Sunday, August 14, 2011

The Florida Congresswoman is all cattle


Debbie Wasserman Schultz, the Congresswoman from Florida’s 20th District, was talking on one of the news shows last week about some of the goings-on in Washington. For an idea being proposed that she did not agree with, she pronounced that “that dog will not hunt.” A few seconds later, she made a reference to someone being “all hat and no cattle.”
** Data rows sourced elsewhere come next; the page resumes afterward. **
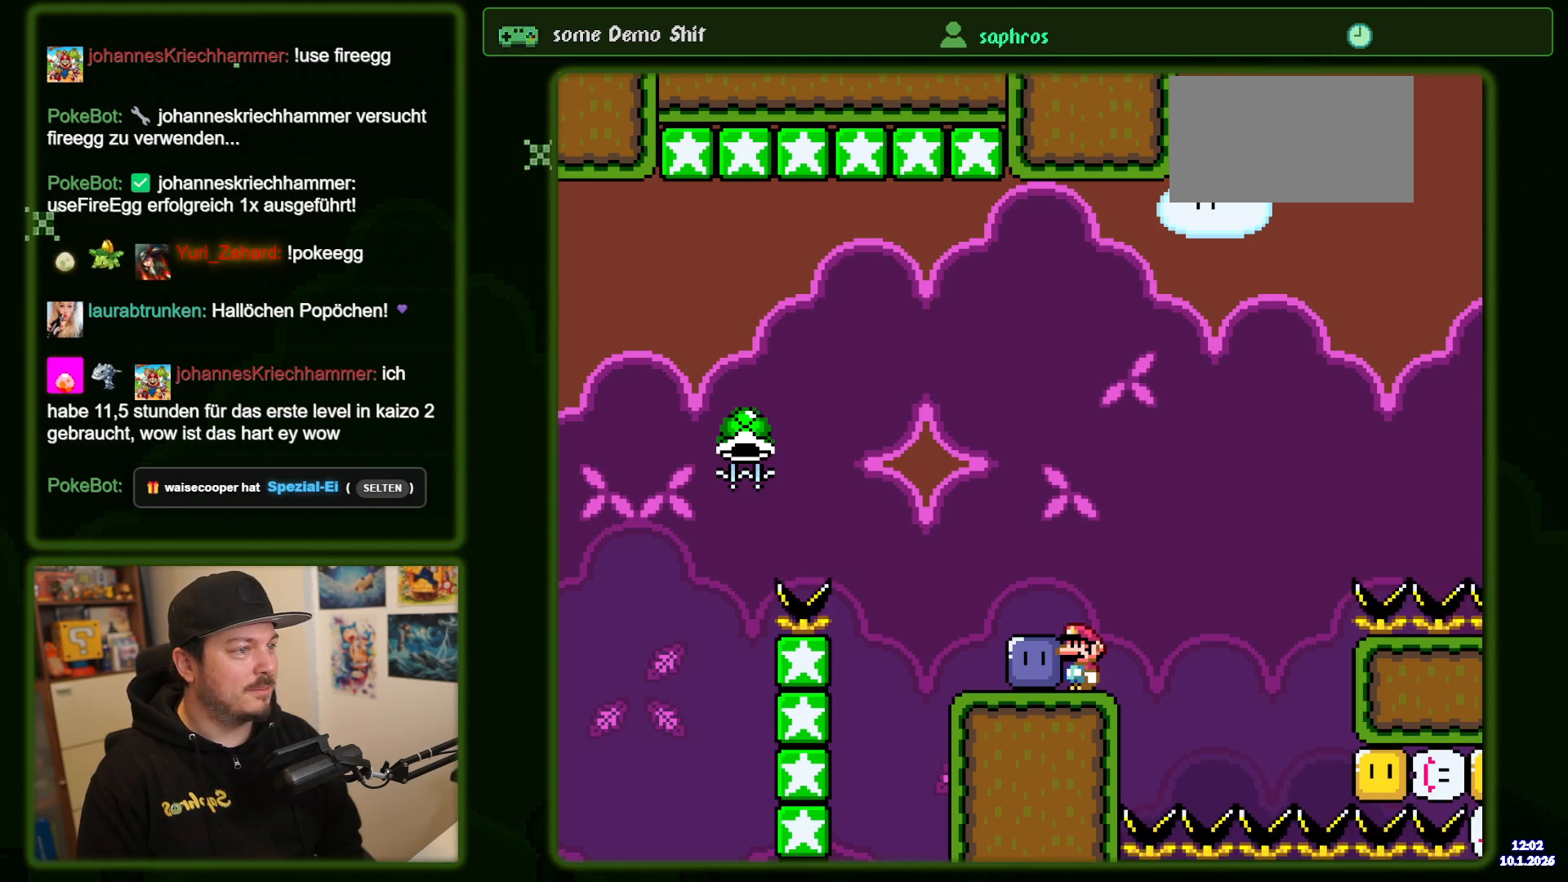
Gameplay with a controller (Nintendo layout); each line is a JSON object with the inputs held at the frame after it (dt_ms = milliseconds from this image to that frame). "events" lists button and stick changes between this image and that frame as [ms after this image, input, new state], when the widget could be followed in between. Not read: L3 R3 START.
{"dt_ms": 500, "buttons": ["Y"], "events": []}
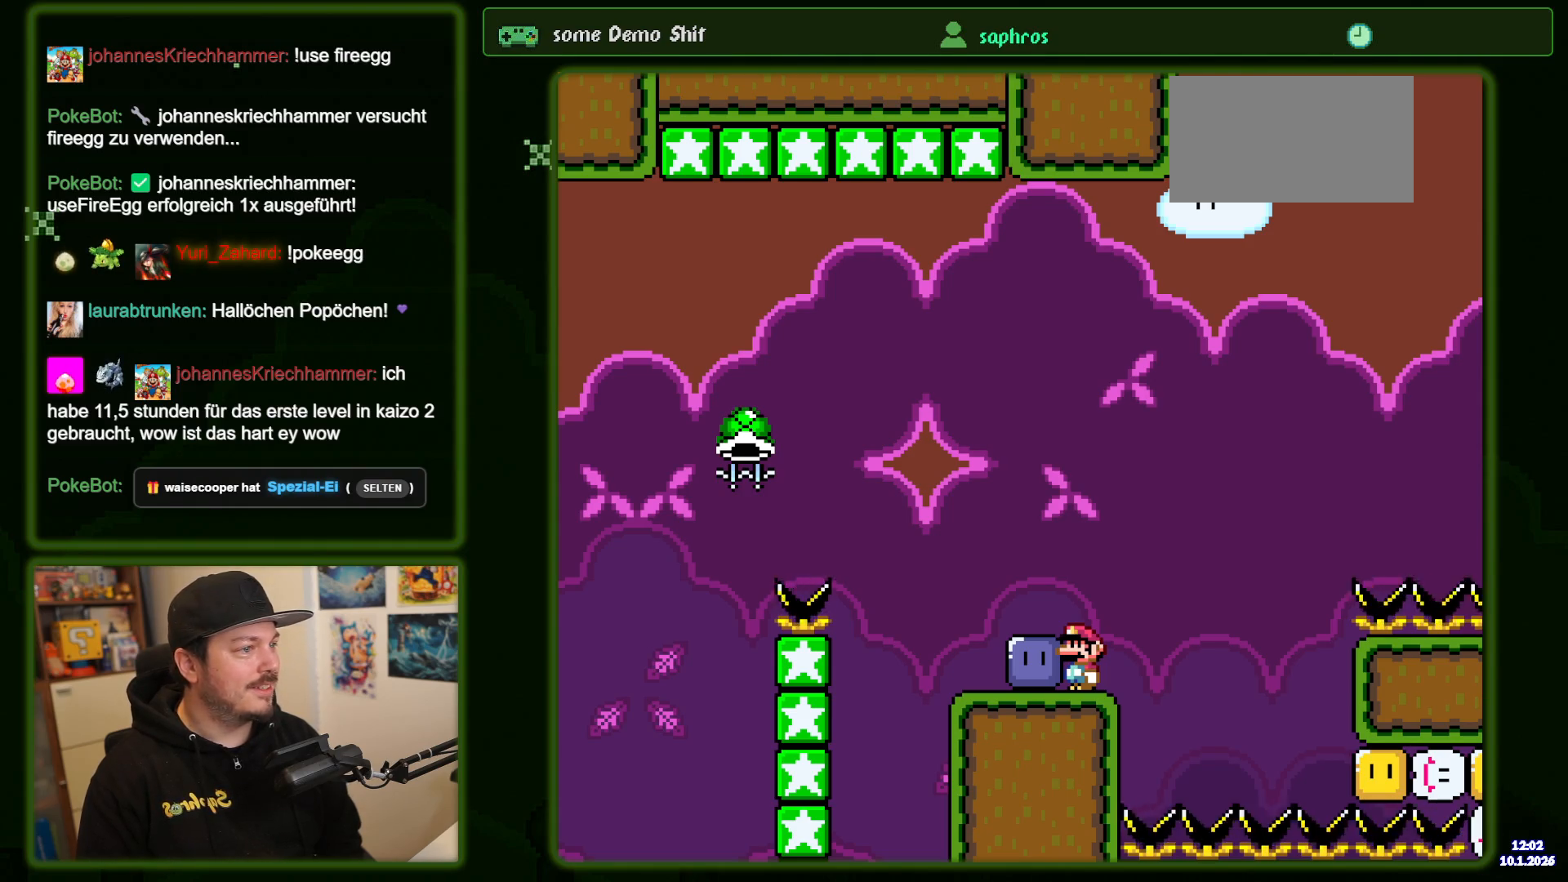
{"dt_ms": 500, "buttons": ["Y"], "events": []}
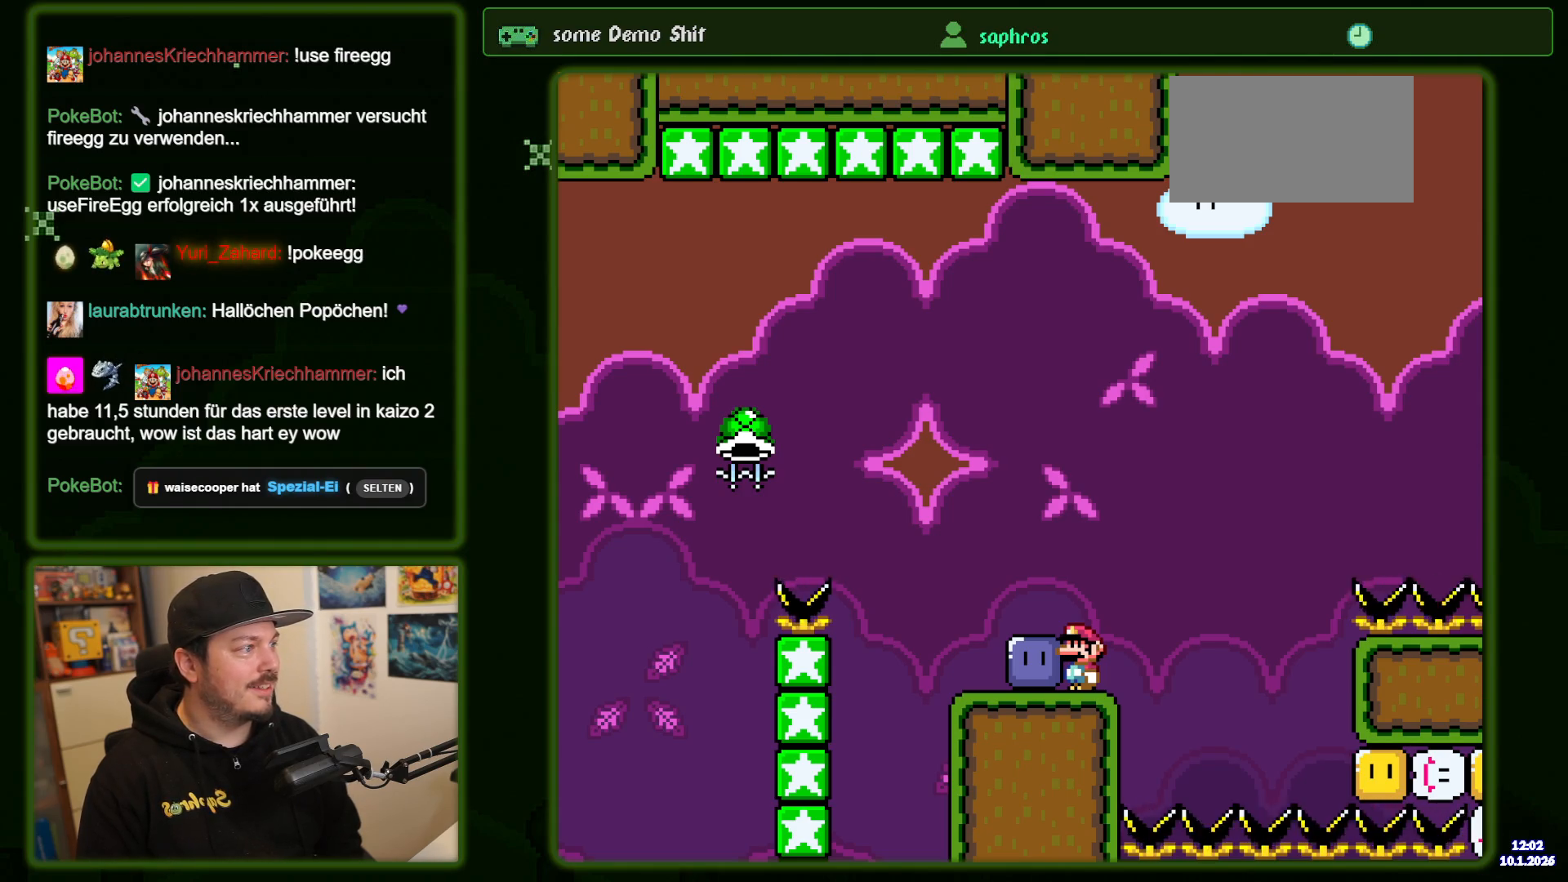
{"dt_ms": 500, "buttons": ["Y"], "events": []}
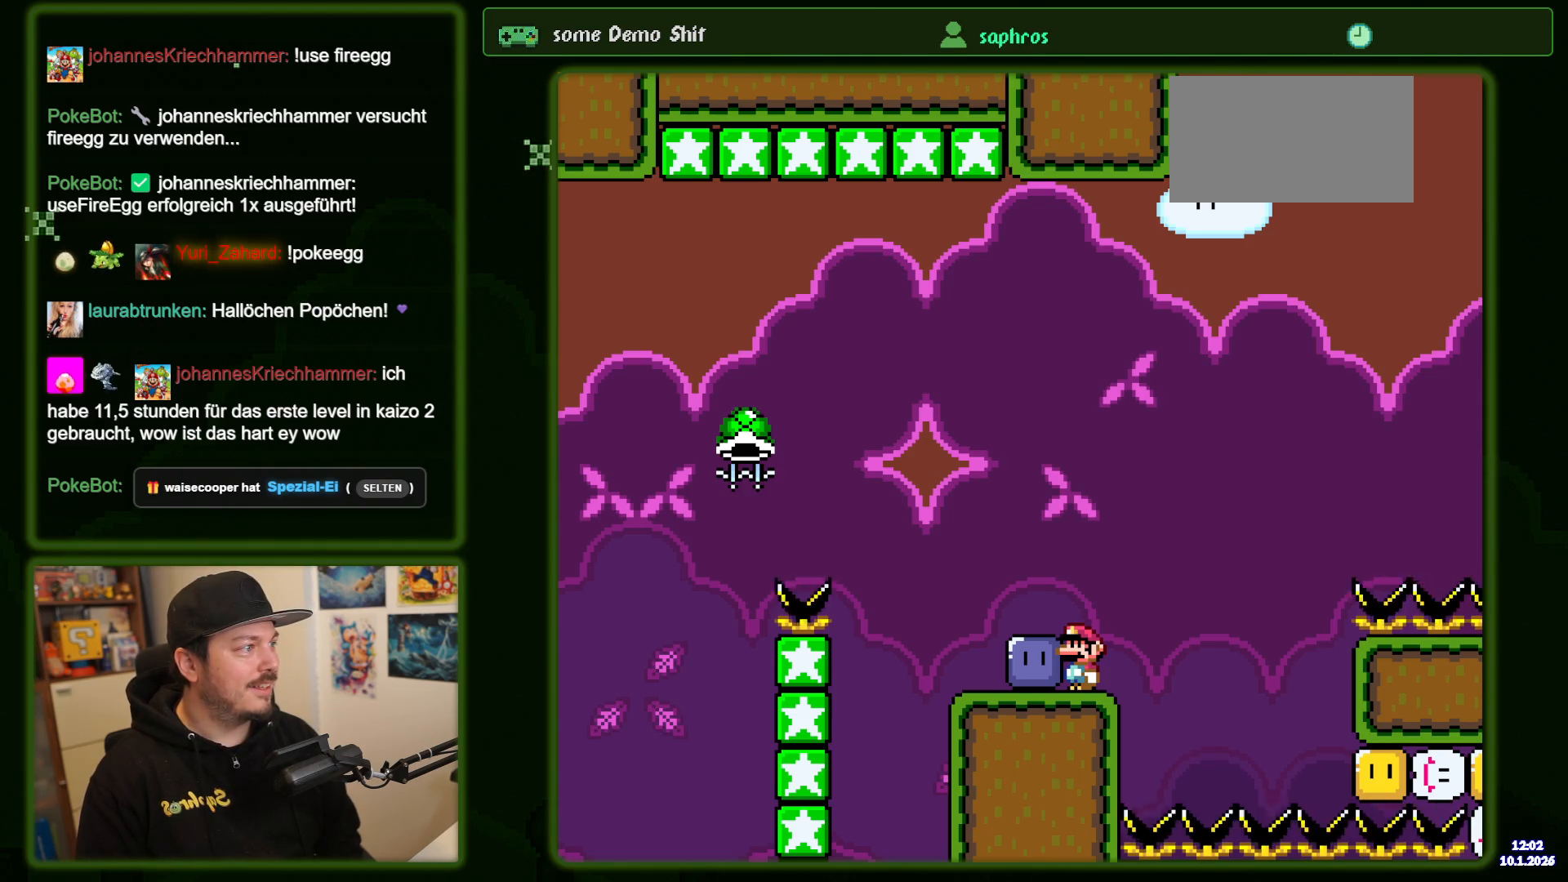
{"dt_ms": 500, "buttons": ["Y"], "events": []}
For a nanosecond or two, I thought that she must have just run out and bought my new book, Wicked Good Wordshttp://www.amazon.com/Wicked-Good-Words-Johnnycakes-Regionalisms/dp/0399536760/ref=sr_1_3?s=books&ie=UTF8&qid=1313251128&sr=1-3 . It’s a collection of America’s regionalisms—those things we say that signal we’re from here and not there. Then I got a grip and realized that the Congresswoman was simply well attuned to the expressions that Floridians—some of them, at least—use.

That dog will not hunt,” or as it’s more commonly heard, “that dog won’t hunt,” is an expression familiar to many Southerners. (Yes, even in South Florida, Congresswoman Wasserman Schultz’s district, you can still find some Southerners among the many Northerners like me who have come here.) Folks in the Ozarks were among the first to use this expression as a way of saying “that won’t work,” but saying it more colorfully.

You’ll also hear the inverse, “that dog’ll hunt,” although not as frequently. (And these days, almost never when it comes to goings-on in Washington.)

All hat and no cattle” is how many in the southern part of the country say that someone is full of hot air, or doesn’t follow through: an imposter. Just because you can put on a cowboy hat doesn’t mean you know to rustle cattle.

Okay, you may be thinking, makes sense for Texas. But Florida? Yep. Florida does, indeed, have some cattle ranches. Go figure.